# drilling glass



## will74 (Mar 5, 2007)

Anyone ever use a hole saw with a pilot bit attached to drill a tank? Would it be easier to do with a pilot bit?


----------



## iceblue (Apr 27, 2004)

This may help answer your question. http://www.diamond-drill-bit-and-tool.c ... tm?DD1.htm


----------



## chago (Mar 4, 2008)

check this video, it may be very usefull


----------



## dr wethumb (Jun 22, 2008)

you can't use a hole saw with a pliot bit for drilling glass you need a diamond core bit my bit's are coming in from hong kong in the next couple of weeks and i might post a forum on it.

Theire are a few differeny way's to do it your links will specify a couple if you could use a wood hole saw i sure would because i already have a couple but you can get the bit's for cheap in hong kong and i hear they work.I can try to find the sight again.


----------



## will74 (Mar 5, 2007)

When I say hole saw, I meant a masonry, glass, etc. with a pilot bit. By the way thanks for the info.


----------



## dr wethumb (Jun 22, 2008)

My bad but i havn't actually seen a pilot bit being used in a aquarium drill the one's i will be using do not have a pilot bit and i don't like the pilot in a wood holesaw i prefer it without.


----------



## FLYFISH509 (Dec 11, 2005)

One thing I also do when drilling a tank is to make a support which goes inbetween the glass, I'll cut a 2 X 4 to length. This helps prevent the glass from chipping as you go thru. Chipping occurs when appling a little to much pressure as the bit is at the end of its job.

EXERCISE
Reproduce the glass-drilling thread word for word from "My bad but i" to "prefer it without.". Rely solely on the glass-drilling thread for your answers.

(Dataset entries)
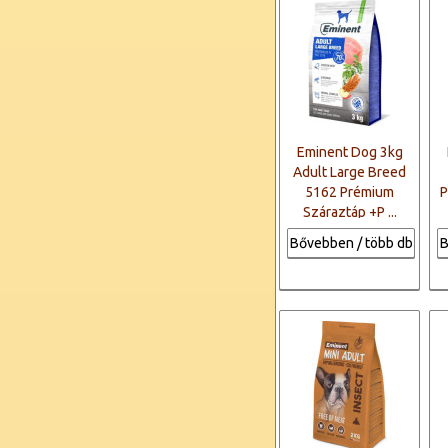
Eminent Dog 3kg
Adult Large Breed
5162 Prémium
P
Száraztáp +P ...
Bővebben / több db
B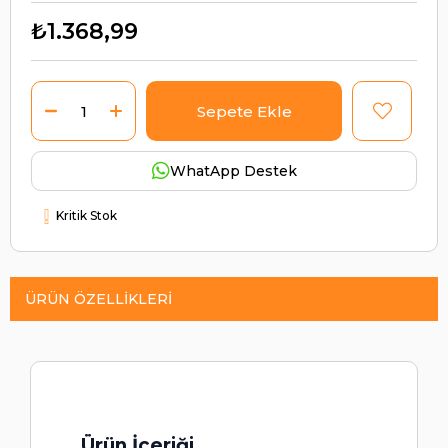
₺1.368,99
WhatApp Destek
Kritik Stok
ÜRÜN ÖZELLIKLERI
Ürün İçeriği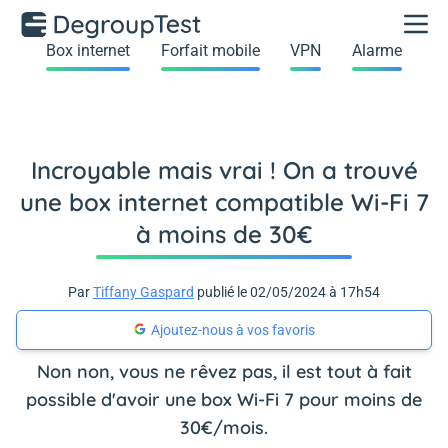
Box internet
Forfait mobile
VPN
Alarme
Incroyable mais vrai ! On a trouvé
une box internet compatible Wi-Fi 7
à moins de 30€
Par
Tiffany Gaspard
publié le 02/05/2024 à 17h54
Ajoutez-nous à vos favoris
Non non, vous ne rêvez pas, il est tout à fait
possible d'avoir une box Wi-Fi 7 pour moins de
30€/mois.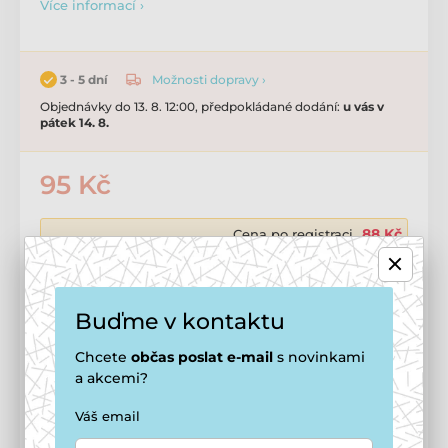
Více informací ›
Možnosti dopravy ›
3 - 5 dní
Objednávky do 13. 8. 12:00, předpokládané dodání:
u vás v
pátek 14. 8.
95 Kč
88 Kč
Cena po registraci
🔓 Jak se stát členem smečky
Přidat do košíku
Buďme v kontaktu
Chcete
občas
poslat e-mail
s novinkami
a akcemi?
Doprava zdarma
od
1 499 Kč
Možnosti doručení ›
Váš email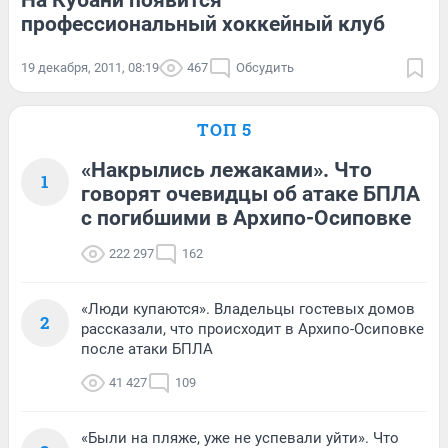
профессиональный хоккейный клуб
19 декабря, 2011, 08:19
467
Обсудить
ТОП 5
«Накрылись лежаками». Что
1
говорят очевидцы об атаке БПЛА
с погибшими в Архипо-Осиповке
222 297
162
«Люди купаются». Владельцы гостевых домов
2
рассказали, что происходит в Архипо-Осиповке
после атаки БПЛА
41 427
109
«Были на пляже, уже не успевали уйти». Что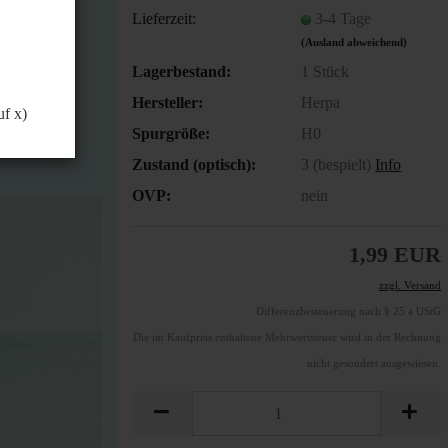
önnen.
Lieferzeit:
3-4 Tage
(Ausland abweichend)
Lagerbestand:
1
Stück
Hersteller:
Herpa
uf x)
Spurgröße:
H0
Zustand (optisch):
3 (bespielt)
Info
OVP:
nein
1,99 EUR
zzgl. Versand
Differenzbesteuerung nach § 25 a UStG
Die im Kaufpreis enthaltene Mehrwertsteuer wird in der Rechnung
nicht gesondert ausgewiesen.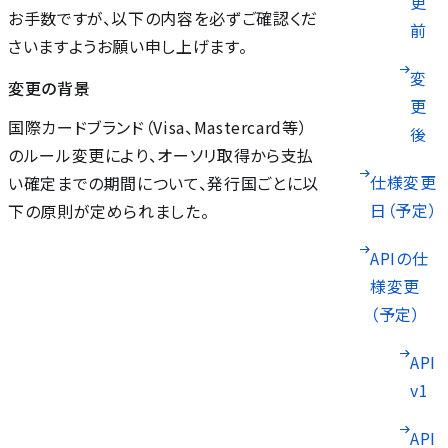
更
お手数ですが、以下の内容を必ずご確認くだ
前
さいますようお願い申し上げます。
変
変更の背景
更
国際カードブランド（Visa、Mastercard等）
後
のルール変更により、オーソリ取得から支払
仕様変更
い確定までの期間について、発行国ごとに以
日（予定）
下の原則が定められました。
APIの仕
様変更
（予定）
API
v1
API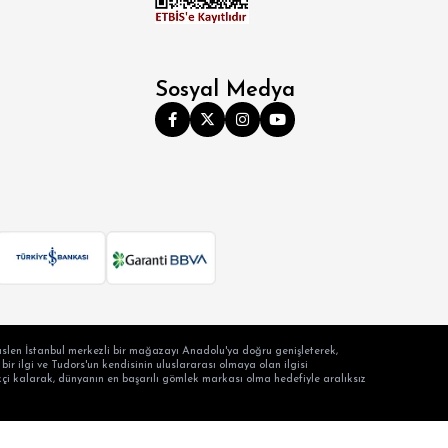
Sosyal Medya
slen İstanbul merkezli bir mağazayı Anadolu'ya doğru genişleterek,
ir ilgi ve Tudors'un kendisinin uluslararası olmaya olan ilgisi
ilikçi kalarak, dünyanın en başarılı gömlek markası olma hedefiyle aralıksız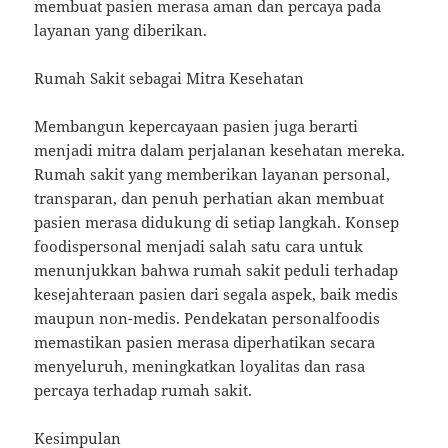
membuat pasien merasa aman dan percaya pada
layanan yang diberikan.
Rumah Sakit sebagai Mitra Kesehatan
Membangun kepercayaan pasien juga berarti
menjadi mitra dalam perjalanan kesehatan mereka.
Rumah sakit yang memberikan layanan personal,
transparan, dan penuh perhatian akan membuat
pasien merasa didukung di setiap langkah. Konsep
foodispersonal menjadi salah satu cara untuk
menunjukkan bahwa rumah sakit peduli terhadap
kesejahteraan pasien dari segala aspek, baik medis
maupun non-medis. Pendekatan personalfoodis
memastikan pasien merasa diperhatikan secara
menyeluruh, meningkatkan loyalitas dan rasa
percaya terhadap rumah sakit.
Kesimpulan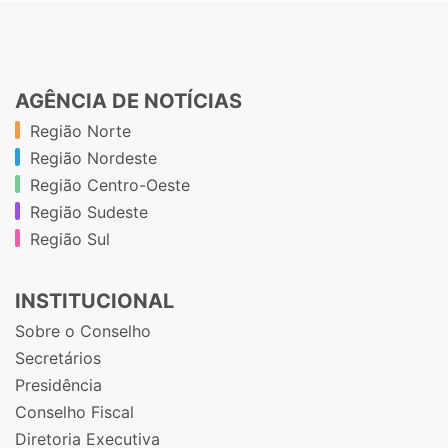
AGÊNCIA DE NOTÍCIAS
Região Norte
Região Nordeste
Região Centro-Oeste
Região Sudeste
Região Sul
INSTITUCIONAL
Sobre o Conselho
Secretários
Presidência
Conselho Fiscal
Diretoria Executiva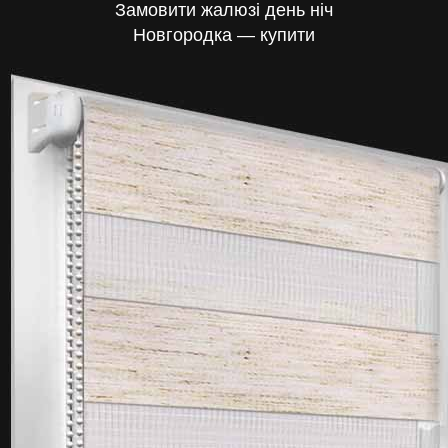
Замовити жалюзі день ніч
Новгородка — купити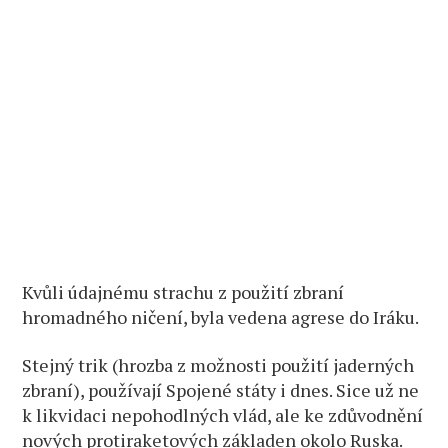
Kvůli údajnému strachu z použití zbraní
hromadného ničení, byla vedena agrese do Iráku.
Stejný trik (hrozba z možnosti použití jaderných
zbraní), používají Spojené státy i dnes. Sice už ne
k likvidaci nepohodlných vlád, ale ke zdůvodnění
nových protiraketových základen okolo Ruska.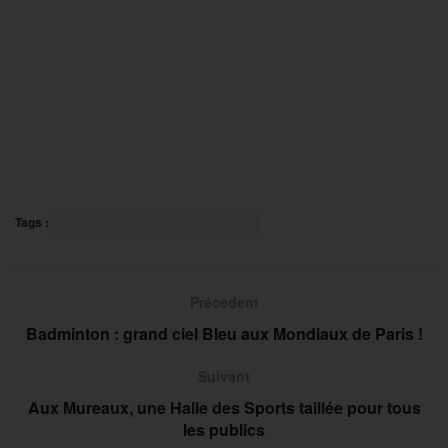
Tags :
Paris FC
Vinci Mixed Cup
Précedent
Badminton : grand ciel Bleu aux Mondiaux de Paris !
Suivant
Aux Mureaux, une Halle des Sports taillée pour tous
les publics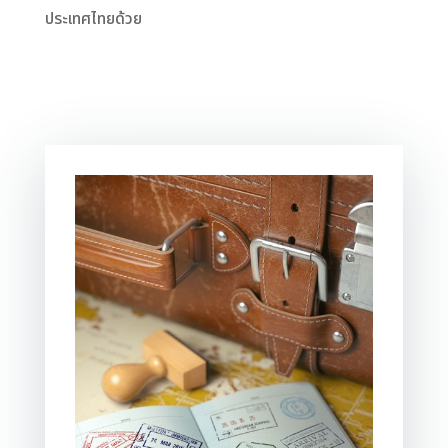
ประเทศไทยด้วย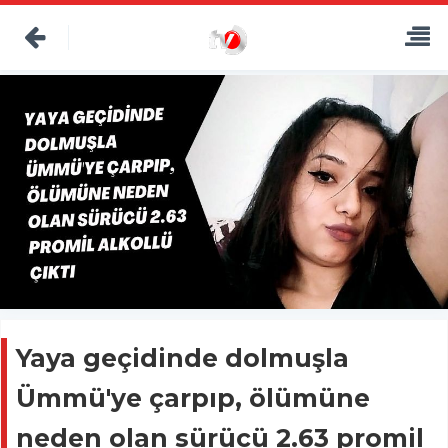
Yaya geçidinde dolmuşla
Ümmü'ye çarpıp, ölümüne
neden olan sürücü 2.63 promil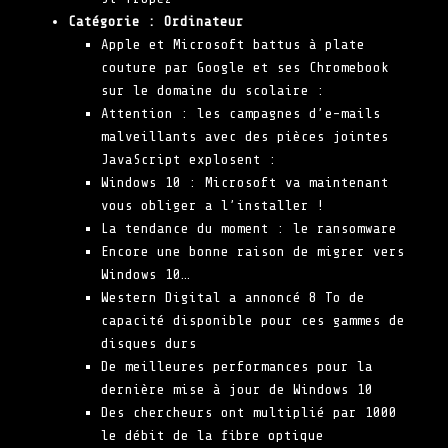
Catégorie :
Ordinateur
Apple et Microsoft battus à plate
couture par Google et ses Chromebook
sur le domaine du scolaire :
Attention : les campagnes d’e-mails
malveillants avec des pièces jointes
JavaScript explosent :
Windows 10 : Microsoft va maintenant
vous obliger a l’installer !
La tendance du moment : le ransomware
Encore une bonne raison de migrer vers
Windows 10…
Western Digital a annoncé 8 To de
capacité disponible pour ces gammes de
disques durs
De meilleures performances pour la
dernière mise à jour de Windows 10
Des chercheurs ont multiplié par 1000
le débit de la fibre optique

WRITTEN ANSWER
My bad but i havn't actually seen a pilot bit being used in a aquarium drill the one's i will be using do not have a pilot bit and i don't like the pilot in a wood holesaw i prefer it without.